The Monongahela Area Historical Society was the first organization to host the lecture in 2012.

A few days after the presentation, I received a letter from Renee Exler of Monongahela, Pennsylvania, who is a member of the Monongahela Area Historical Society and Pittsburgh History and Landmark Foundation. What I received turned out to be a copy of a letter Renee had sent to Andy Masich, the President and CEO of the Heinz History Center in Pittsburgh, Pennsylvania. Renee was kind enough to pass a copy along to me. The letter spoke well of the presentation, pointed out my research to Mr. Masich, and stated that, “People around the world have heard of the Clark Bar, perhaps eaten one, but this great Pittsburgh history would be lost…if it wasn’t for someone like Joshua Scully.”
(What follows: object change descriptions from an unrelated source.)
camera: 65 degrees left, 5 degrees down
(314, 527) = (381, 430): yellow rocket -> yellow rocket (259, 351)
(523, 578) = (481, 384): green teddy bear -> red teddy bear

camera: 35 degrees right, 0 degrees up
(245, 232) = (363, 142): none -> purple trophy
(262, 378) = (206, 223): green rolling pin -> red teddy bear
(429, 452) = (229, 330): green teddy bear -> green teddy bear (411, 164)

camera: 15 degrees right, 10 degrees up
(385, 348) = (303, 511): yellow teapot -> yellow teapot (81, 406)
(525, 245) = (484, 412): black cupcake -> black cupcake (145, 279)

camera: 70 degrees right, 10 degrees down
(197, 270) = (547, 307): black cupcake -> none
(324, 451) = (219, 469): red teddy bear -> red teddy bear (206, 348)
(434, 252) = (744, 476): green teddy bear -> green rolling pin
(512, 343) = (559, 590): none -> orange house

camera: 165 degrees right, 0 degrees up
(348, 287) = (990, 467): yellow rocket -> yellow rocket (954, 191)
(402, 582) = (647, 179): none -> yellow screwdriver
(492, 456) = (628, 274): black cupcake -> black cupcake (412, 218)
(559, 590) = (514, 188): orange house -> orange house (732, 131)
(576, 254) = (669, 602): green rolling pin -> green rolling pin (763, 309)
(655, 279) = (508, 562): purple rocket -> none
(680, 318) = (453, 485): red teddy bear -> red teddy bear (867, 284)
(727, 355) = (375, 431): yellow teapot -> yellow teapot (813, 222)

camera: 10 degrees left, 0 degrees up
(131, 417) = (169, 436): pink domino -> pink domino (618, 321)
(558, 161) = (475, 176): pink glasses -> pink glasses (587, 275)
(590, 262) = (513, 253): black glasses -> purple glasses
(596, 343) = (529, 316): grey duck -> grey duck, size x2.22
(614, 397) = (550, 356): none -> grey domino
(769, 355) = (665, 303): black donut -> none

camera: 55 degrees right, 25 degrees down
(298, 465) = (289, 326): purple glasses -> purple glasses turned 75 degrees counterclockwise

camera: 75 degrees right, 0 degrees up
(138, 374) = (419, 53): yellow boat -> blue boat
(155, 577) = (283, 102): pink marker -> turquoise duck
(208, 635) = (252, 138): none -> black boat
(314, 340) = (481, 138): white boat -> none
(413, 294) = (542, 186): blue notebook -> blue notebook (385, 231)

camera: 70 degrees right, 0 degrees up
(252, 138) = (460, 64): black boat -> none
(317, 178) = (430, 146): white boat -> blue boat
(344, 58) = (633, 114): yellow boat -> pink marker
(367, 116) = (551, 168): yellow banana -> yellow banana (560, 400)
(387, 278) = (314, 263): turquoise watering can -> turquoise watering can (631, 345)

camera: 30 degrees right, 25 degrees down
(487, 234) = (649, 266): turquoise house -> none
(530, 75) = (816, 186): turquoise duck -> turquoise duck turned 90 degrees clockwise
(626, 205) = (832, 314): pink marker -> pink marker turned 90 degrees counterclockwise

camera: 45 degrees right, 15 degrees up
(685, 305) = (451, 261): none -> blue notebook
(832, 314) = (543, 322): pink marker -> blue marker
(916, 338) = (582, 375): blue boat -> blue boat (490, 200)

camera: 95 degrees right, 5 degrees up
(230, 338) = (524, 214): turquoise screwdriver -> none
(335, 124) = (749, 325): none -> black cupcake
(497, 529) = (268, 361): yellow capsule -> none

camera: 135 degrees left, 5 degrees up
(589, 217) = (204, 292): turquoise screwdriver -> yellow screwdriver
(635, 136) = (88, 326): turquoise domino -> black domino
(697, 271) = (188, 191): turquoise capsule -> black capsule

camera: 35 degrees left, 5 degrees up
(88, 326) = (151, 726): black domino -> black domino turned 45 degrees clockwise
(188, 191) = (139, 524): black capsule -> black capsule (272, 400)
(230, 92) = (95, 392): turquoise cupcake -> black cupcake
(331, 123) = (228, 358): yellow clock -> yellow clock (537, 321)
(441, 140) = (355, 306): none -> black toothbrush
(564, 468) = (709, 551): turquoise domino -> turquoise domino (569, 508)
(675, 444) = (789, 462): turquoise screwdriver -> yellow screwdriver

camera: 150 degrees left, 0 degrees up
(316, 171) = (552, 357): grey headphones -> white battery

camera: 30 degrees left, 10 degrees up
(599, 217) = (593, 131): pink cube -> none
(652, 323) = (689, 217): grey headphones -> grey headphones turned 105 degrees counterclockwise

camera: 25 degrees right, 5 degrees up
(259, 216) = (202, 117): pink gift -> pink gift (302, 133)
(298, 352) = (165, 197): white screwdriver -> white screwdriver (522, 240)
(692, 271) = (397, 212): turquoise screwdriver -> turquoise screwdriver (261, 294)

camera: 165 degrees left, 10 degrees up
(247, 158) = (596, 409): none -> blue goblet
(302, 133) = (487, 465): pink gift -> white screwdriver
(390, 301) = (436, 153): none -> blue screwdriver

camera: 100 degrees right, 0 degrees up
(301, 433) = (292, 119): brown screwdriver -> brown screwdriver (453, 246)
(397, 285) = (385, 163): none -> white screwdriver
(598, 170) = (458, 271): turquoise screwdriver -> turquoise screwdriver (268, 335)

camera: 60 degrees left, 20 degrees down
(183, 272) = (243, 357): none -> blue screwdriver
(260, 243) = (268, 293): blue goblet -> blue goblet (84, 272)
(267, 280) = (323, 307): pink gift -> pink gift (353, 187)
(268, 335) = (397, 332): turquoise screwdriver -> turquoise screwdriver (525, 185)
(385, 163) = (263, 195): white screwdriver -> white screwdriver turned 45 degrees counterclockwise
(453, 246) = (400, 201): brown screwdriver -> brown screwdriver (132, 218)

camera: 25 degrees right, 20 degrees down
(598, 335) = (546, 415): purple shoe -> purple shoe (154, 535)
My goal remains to eventually write the story of the D.L. Clark Company and seek publication. This is an ongoing passion and project.

After all that I’ve accomplished with this, I can’t help but wonder – what if I didn’t have a grandfather named Clark? What if my grandmother had said, “the Oh Henry! bars aren’t for you!”?

And then there’s the Zagnut, which has really created a niche all to itself.